Reclaiming my stories

Six years ago, in an effort to stay alive, I walked away from a decade and a half of work on the streets among the unhoused population.
It was good work, and I was good at it, if not good at being as loving to myself as I was to the people I encountered. It was, to use a buzzword, unsustainable.
I have a lot of trauma from that time. It took years to regulate my blood pressure, to sleep all night, to not have panic attacks every winter. My relationship to money will probably never be right.
Because my storytelling during that time was our primary fundraising technique, I have resisted writing about that time since I left. It began to feel exploitative of me – as if putting my wounds on display was the only way I was worthy of earning a living wage.
I imagined myself a barker, shouting, “Come see the street pastor have a mental health crisis! In exchange for donating 1 dollar a day, you too can enable his slow nervous breakdown!”

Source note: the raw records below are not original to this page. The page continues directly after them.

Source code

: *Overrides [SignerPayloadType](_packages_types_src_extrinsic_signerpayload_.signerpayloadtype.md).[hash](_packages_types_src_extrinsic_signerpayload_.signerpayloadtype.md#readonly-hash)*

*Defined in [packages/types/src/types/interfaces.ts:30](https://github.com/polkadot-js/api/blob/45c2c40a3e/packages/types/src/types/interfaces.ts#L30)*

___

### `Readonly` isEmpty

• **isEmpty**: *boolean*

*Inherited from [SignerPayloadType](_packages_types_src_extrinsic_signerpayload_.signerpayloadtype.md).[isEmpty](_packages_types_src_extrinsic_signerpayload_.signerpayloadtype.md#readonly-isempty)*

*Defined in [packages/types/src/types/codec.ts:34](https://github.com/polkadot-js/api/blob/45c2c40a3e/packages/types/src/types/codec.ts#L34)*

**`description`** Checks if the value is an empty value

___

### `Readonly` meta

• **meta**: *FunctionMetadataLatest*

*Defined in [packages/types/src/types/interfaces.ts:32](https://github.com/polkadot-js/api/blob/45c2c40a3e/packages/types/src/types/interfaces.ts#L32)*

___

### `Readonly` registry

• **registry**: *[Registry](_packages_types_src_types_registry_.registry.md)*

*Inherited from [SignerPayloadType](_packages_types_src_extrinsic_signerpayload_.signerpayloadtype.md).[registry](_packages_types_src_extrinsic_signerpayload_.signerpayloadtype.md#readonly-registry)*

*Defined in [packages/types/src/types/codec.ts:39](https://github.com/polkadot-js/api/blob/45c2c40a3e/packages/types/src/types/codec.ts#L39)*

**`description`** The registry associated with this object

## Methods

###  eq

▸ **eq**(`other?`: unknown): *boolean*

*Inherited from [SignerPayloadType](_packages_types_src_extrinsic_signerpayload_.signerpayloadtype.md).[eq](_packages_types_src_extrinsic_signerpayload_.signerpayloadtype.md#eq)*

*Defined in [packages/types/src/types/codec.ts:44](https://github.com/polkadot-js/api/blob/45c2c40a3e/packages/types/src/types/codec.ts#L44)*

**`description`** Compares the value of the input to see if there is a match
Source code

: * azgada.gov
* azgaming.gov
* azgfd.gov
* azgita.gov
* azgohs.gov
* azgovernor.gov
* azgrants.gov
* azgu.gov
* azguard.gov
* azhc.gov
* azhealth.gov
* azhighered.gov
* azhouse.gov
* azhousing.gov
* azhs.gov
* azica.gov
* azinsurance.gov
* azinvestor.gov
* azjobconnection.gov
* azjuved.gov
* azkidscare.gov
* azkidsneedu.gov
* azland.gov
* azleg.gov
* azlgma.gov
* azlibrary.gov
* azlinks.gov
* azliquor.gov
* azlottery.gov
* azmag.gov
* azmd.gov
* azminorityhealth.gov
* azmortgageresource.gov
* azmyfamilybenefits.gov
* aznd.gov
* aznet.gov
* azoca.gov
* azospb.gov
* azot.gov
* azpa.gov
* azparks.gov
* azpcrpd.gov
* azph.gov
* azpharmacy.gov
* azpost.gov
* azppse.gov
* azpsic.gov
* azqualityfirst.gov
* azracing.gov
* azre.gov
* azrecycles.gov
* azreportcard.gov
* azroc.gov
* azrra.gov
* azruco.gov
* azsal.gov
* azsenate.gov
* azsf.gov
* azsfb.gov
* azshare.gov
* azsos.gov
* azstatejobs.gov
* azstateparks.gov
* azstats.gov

It was a wild time. I married a lot of people who spent their honeymoon at the homeless shelter. I buried a lot of people. I spent far more time in a soup kitchen and at AA meetings then I did in church. Because of my work, some folks who probably would have died did not die. Some laws got changed, and some folks in other states began to do similar work, and some folks I trusted tried to take me out, and along the way I almost died. It was a wild time.
After some discussions with my therapist, I have decided that over the next few months I will write some stories from that time – not to raise awareness of the plight of the unhoused, and not to get you to donate money to my cause and not to show you how spiritual I am – but to take ownership of my stories back.
I have essays I write each week for people who give me money – but none of those essays will come from this series. These are not stories I’m trading for money. These are the stories that shaped me, taught me, saved me, and almost killed me. These stories are mine.